Input records.
▼
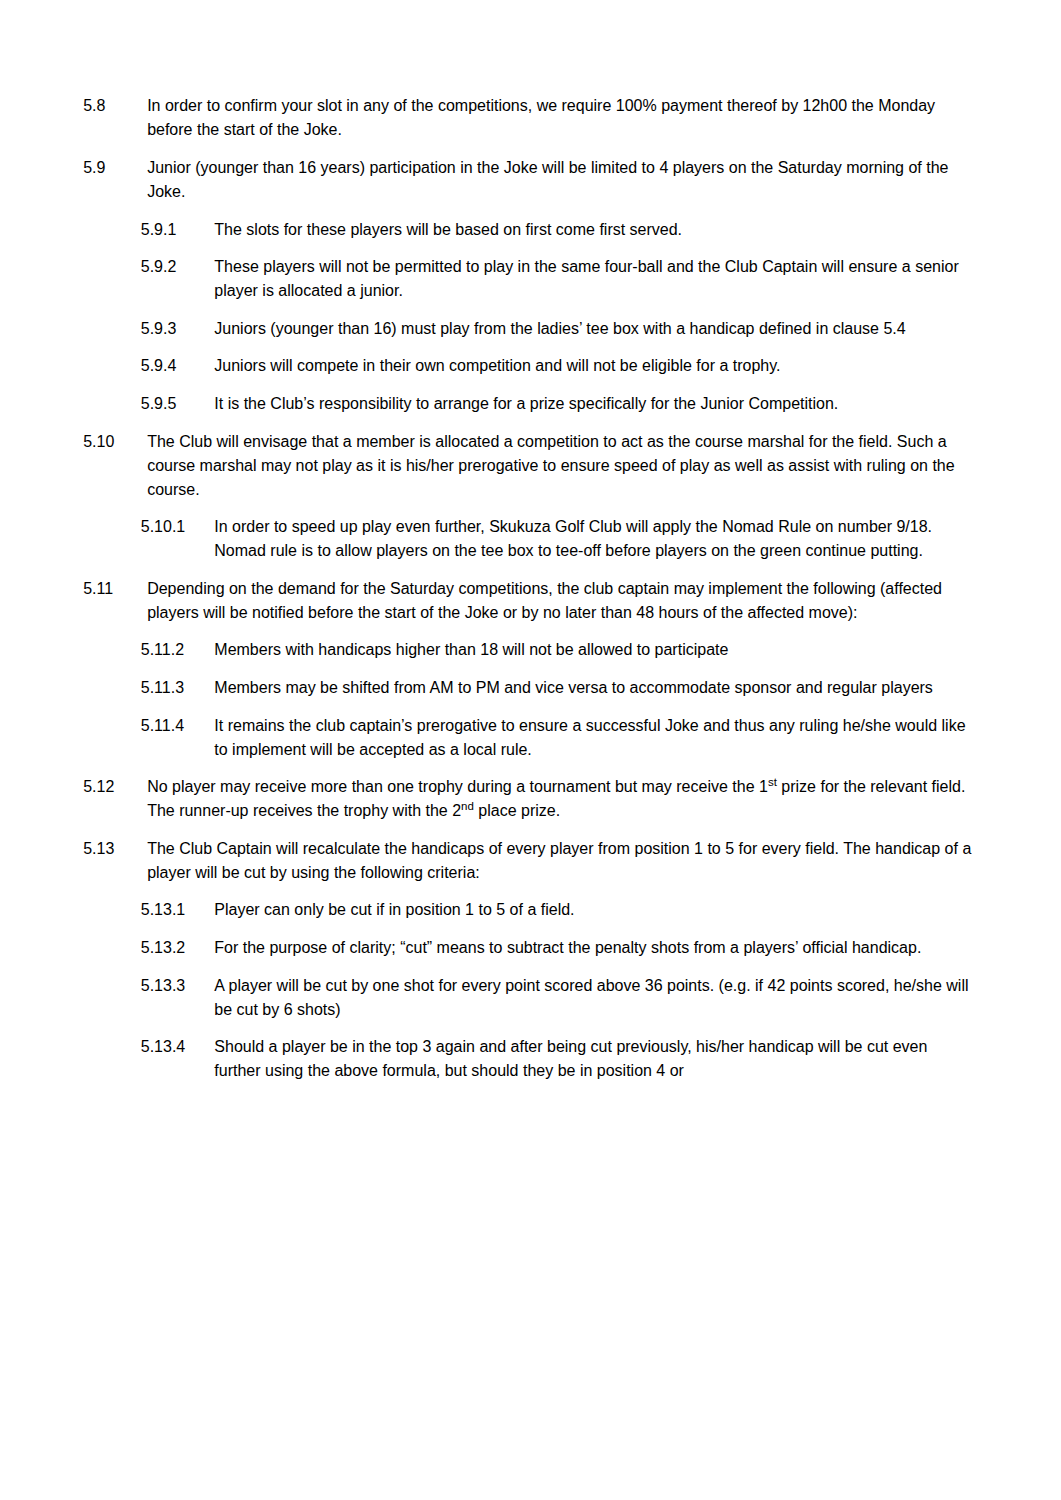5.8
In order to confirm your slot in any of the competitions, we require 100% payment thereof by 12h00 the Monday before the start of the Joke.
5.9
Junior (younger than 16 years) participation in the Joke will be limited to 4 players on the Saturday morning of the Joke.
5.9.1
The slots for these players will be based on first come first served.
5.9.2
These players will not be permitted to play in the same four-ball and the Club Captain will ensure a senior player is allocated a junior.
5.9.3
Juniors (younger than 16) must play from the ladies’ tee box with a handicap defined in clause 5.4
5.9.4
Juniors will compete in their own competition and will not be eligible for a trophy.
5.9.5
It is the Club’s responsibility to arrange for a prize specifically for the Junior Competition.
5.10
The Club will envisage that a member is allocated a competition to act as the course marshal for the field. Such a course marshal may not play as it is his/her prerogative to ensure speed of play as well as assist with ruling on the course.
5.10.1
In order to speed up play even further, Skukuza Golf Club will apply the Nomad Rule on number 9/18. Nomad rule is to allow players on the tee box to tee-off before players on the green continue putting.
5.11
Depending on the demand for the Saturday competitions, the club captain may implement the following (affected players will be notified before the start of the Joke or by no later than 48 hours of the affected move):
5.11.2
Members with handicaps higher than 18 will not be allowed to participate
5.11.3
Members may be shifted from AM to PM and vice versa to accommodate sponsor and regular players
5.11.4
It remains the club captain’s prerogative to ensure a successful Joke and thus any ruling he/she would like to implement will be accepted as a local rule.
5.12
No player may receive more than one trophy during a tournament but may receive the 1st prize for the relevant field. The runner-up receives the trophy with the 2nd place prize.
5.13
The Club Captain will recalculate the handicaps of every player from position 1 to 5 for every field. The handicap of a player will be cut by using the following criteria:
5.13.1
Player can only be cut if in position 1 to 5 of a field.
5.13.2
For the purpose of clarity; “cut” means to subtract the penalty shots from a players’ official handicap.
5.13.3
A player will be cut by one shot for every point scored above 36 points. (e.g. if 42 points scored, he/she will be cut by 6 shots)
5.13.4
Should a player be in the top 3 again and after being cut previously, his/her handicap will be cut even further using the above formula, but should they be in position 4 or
▲
Problem. Go through the data line by line and say how many lines contain "Members". Give the number alone.

Solution to the problem. 2